In the midst of heated debates over farm subsidies and deficit reduction, Congress is currently considering a new farm crop insurance program. These programs could reduce government spending and waste, while guaranteeing incomes and protecting the agricultural industry.
Congress is currently in the midst of tense budget debates and has been charged with reducing the federal budget by nearly $2 trillion. At the top of the austerity hit list is farm spending. The congressional supercommittee, a bipartisan coalition of Democrats and Republicans, is already considering reducing farm spending by roughly $23 billion and is currently drafting a new Farm Bill that could remove direct subsidies and drastically alter crop insurance programs. The new insurance proposal represents an effort by farmers to limit the impact of federal austerity measures.

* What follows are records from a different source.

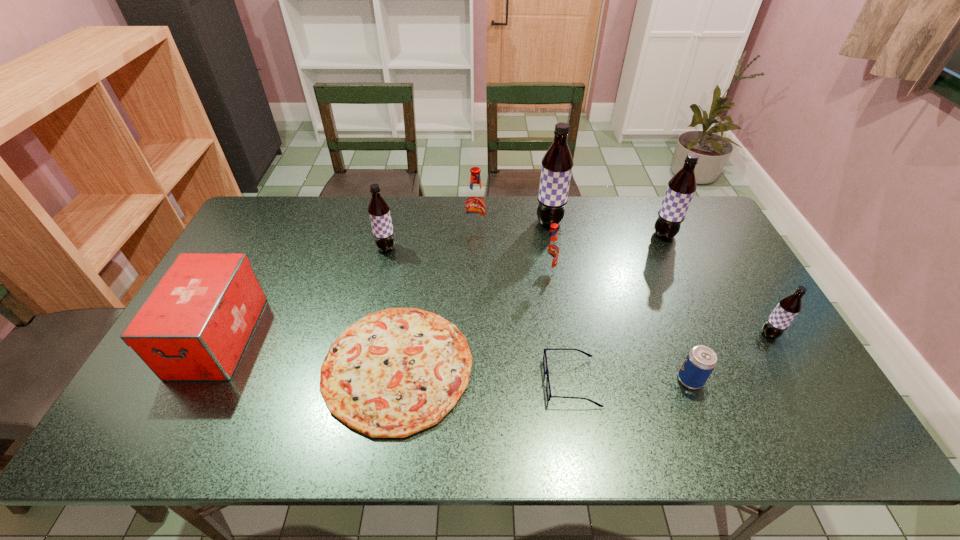
Locate an element on the screen. This screenshot has height=540, width=960. the tallest root beer is located at coordinates (557, 163).

I want to click on the third brown root beer from right to left, so click(557, 163).

Image resolution: width=960 pixels, height=540 pixels. I want to click on the third brown root beer from left to right, so click(x=681, y=187).

This screenshot has height=540, width=960. What are the coordinates of `the fifth root beer from left to right` in the screenshot? It's located at (681, 187).

At what (x,y) coordinates should I click in order to perform the action: click on the fifth root beer from right to left. Please return your answer as a coordinate pair (x, y). Looking at the image, I should click on (475, 201).

Find the location of a particular element. This screenshot has height=540, width=960. the left red root beer is located at coordinates (475, 201).

Where is `the leftmost root beer`? Image resolution: width=960 pixels, height=540 pixels. the leftmost root beer is located at coordinates (379, 211).

Find the location of a particular element. the leftmost brown root beer is located at coordinates (379, 211).

The image size is (960, 540). I want to click on the sixth nearest object, so click(x=550, y=252).

The width and height of the screenshot is (960, 540). Identify the location of the second nearest root beer. (550, 252).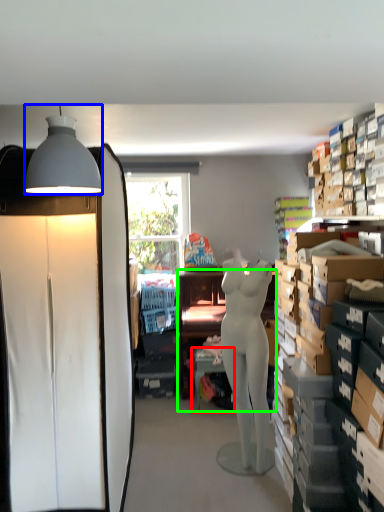
Question: Estimate the real-world distances between objects in this image. Which object is closer to table (highlighted by a red box), lamp (highlighted by a blue box) or desk (highlighted by a green box)?

Choices:
 (A) lamp
 (B) desk

Answer: (B)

The proposed subsidy, a free insurance program, would kick in when crop prices drop below a certain level. This income insurance program would satisfy critics of direct payments who argue that expensive subsidies are wasteful in times of high crop prices.
However, this new proposal is not without critics. The planned program would kick in on top of paid insurance programs, essentially doubling farm payments. Some critics have argued that two insurance programs are wasteful, while others argue that the revenue threshold, currently planned at a 5 to 10 percent drop, is too low.
According to a report by the Environmental Working Group, an advocacy group that has long opposed farm subsidies, “The only rationale for a new federal revenue-guarantee program on top of existing revenue insurance programs is that it seems politically easier to defend than direct payments.”